The wind was torturous and grueling all night long. Near dawn I was nearing hypothermic shivers, luckily I'd gotten out of the sand dunes and into trees for the most part which took a little chunk out of the wind even though temps had dropped. I finally grabbed a blanket from Cecys car and had to throw that on top of everything else I was wearing to stay warm.



Kevin kept chatting with me thru the morning hours as I made my way to the finish, some 102 miles. My watch died at some point neat the finish. I was thrilled, despite having run Rabid Raccoon the week before, and the extreme weather, to have kept a similar <28 hr pace as prior years running the course.





The buckle was extremely freaking cool, had some delicious Mexican food at the finish, and tried to clean up in the sink and then sleep in the car for a few hrs before making the arduous exhausted journey back to the house in Berryville.

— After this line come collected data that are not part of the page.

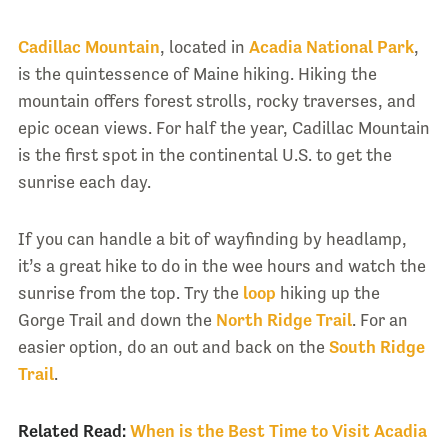
Cadillac Mountain
, located in
Acadia National Park
,
is the quintessence of Maine hiking. Hiking the
mountain offers forest strolls, rocky traverses, and
epic ocean views. For half the year, Cadillac Mountain
is the first spot in the continental U.S. to get the
sunrise each day.
If you can handle a bit of wayfinding by headlamp,
it’s a great hike to do in the wee hours and watch the
sunrise from the top. Try the
loop
hiking up the
Gorge Trail and down the
North Ridge Trail
. For an
easier option, do an out and back on the
South Ridge
Trail
.
Related Read:
When is the Best Time to Visit Acadia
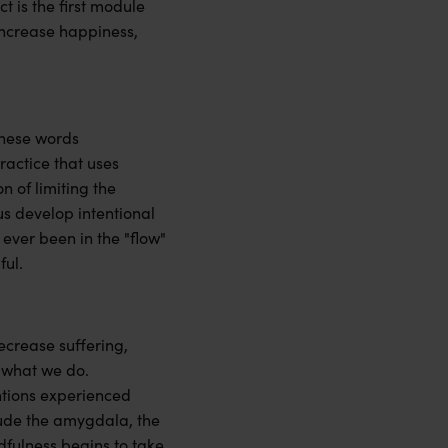
t is the first module
 increase happiness,
these words
ractice that uses
n of limiting the
us develop intentional
ever been in the "flow"
ful.
ecrease suffering,
 what we do.
ntions experienced
lude the amygdala, the
dfulness begins to take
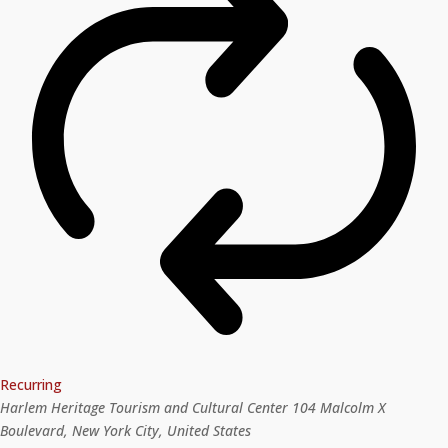
Recurring
Harlem Heritage Tourism and Cultural Center
104 Malcolm X
Boulevard, New York City, United States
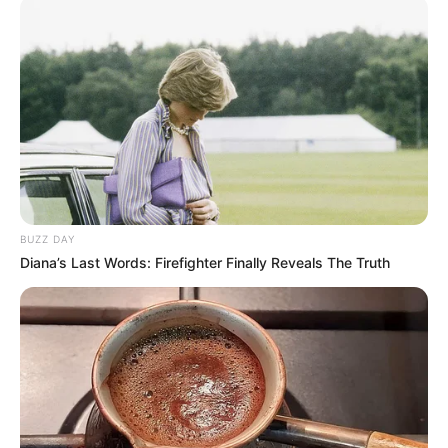
BUZZ DAY
Diana’s Last Words: Firefighter Finally Reveals The Truth
SA Leading Digital News. All the latest breaking news from across
South Africa in one stream.
Advertise with us: info@ireportsouthafrica.co.za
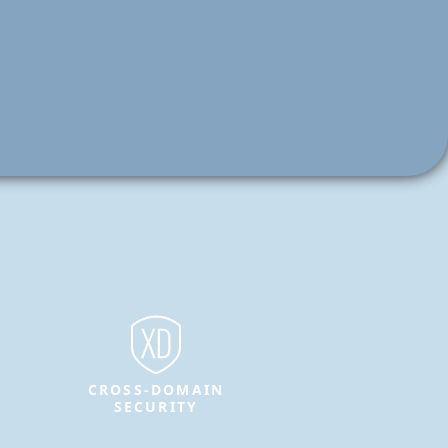
CROSS-DOMAIN
SECURITY
Protect sensitive information and
enable secure data transfer between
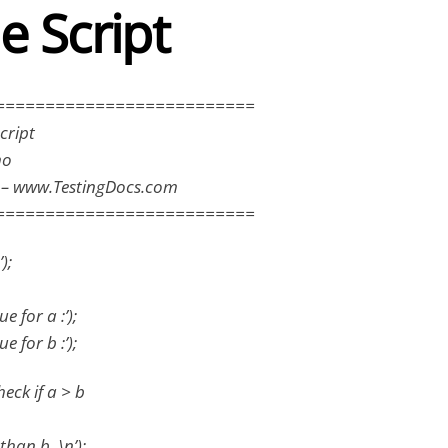
e Script
==========================
cript
mo
s – www.TestingDocs.com
==========================
);
e for a :’);
e for b :’);
eck if a > b
 than b. \n’);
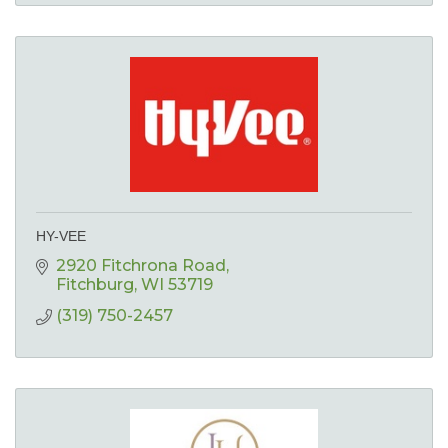
HY-VEE
2920 Fitchrona Road
Fitchburg
WI
53719
(319) 750-2457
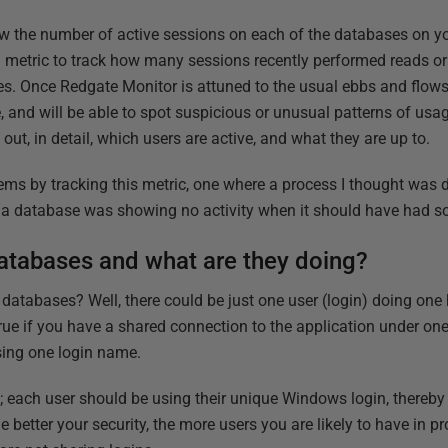
now the number of active sessions on each of the databases on you
 metric to track how many sessions recently performed reads or
es. Once Redgate Monitor is attuned to the usual ebbs and flows i
 and will be able to spot suspicious or unusual patterns of usage
out, in detail, which users are active, and what they are up to.
lems by tracking this metric, one where a process I thought wa
e a database was showing no activity when it should have had 
atabases and what are they doing?
atabases? Well, there could be just one user (login) doing one 
true if you have a shared connection to the application under one 
ing one login name.
n; each user should be using their unique Windows login, thereby
e better your security, the more users you are likely to have in pr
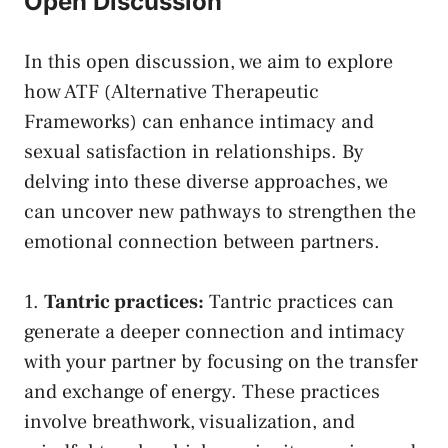
Open Discussion
In this open discussion, we aim to explore
how ATF (Alternative Therapeutic‍
Frameworks) can enhance​ intimacy and
sexual satisfaction in relationships. ‌By
delving ‌into these diverse approaches, we
can uncover new pathways to strengthen the
emotional connection between partners.
1.
Tantric practices:
Tantric practices can
generate a deeper‌ connection and intimacy
‍with your partner by ‌focusing on the transfer
and exchange of energy. These practices
involve⁤ breathwork, ⁣visualization, and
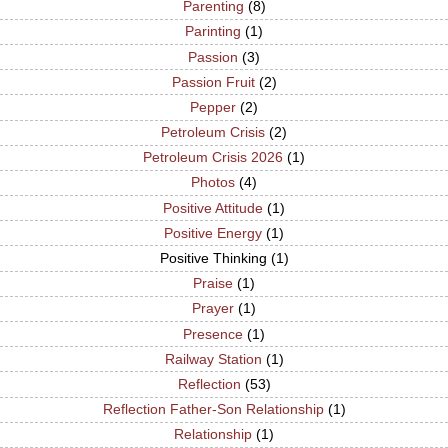
Parenting
(8)
Parinting
(1)
Passion
(3)
Passion Fruit
(2)
Pepper
(2)
Petroleum Crisis
(2)
Petroleum Crisis 2026
(1)
Photos
(4)
Positive Attitude
(1)
Positive Energy
(1)
Positive Thinking
(1)
Praise
(1)
Prayer
(1)
Presence
(1)
Railway Station
(1)
Reflection
(53)
Reflection Father-Son Relationship
(1)
Relationship
(1)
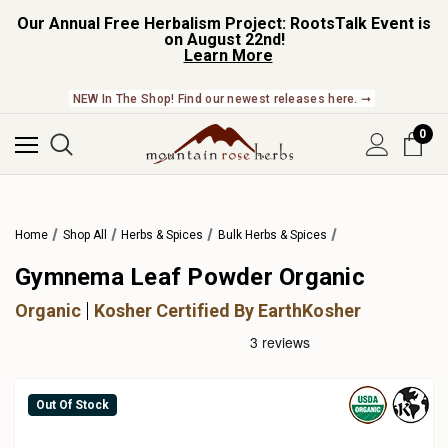
Our Annual Free Herbalism Project: RootsTalk Event is
on August 22nd!
Learn More
NEW In The Shop! Find our newest releases here. ➞
0
Home
Shop All
Herbs & Spices
Bulk Herbs & Spices
Gymnema Leaf Powder Organic
Organic
Kosher Certified By EarthKosher
Out Of Stock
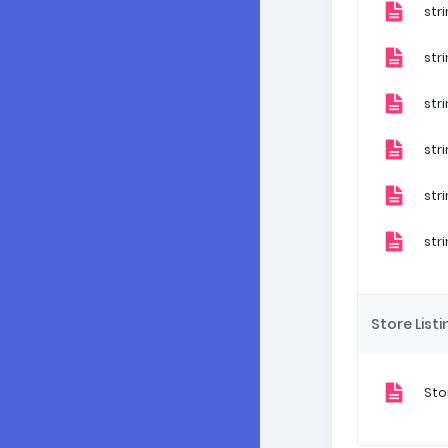
str
str
str
str
str
str
Store Listi
Sto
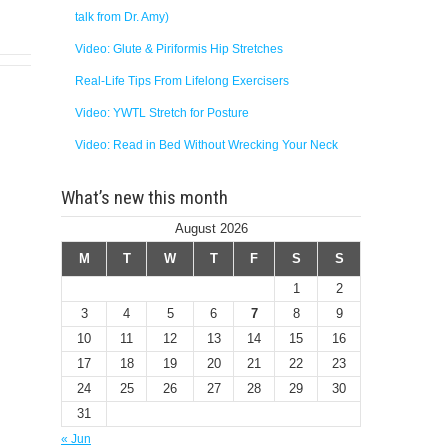
talk from Dr. Amy)
Video: Glute & Piriformis Hip Stretches
Real-Life Tips From Lifelong Exercisers
Video: YWTL Stretch for Posture
Video: Read in Bed Without Wrecking Your Neck
What’s new this month
August 2026
M
T
W
T
F
S
S
1
2
3
4
5
6
7
8
9
10
11
12
13
14
15
16
17
18
19
20
21
22
23
24
25
26
27
28
29
30
31
« Jun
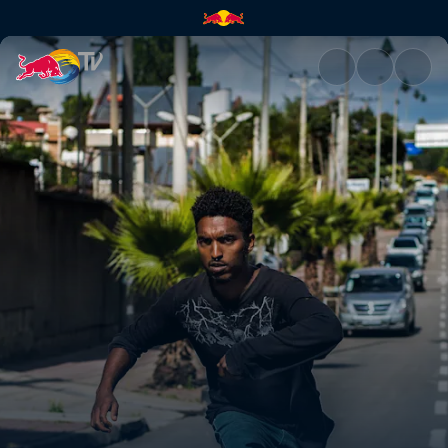
Skate Ethiopia | Red Bull TV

Out on the course I did a lot of thinking and praying and felt that the next step I needed to take was sadly, to leave my farm and move out of the house. Broke my heart, but it needed to be done, a bandaid ripped off to hopefully make things easier for everyone. After I woke up Monday, I cleaned up and did my laundry, repacked my race items for bootlegger 100 in 2 weeks, and crammed my car full of my belongings. Some close friends of mine gave me a free place to stay at least through the summer, so I carefully picked through my most important things and with only a few hrs sleep, after dinner left my home and drove another couple of hours to my new home.
Completely exhausted, world turned upside down, but feeling super grateful that I survived and finished my #70 hundred miler for military & veteran suicide awareness, and was able to honor LCpl Brodie Gillon as part of Wear Blues Piewesta challenge honoring female members of the military.
I was caught up on so many details and emotions of surviving my own life right now, I didn't take a lot of brainpower for anything but surviving this race, but I know I was looked after by 2 living angels and my team of Dexter, Taylor, Jacob, Jake and Morgan.
Trying to get my bearings in a new place, traveling to help out friends at Georgia Death Race on my way to Bootlegger 100 in Georgia, my #71, I've barely had a few minutes to put together this race report. Easter Sunday. It was lonely and sad, but I took time for a 12 mile run under the moon to pray try to remember my hope in the resurrection, knowing sorrow, sadness, trials, and pain are temporary. I feel like God has a future filled with joy for me. I don't know what it looks like yet, but, I'm running in faith. I do feel Dexter's been able to walk with me and gently guide me through this time. Extra thoughts and care for my friend Sally, carrying her brother Nate who loved being out at the OBX, also thinking of LCpl Crewson's family with the 2 yr anniversary of his death on March 28. Also one of my daughter's birthdays that I haven't seen for a few yrs. My hearts def been through the wringer this month.
Looking forward to Bootlegger 100 this weekend and Cherry Springs 110 the following weekend!



















Oh My Rosie, I noticed after commenting on Cruel Jewel that I had not read this race report of yours (and, just so you know, I'm sharing selected snippets with Carol so she can appreciate how challenging each of these races is).
Wow, looking at the amount of layering you did, and how you still were clost to hypothermia, I can only imagine what those conditions must have been like -- sounds like you also needed goggles for the sand (or a face mask).
Glad you had crew for this one, and that must be a hard job when the conditions are like this. Congrats to you for the significant milestone of #70! You are amazing!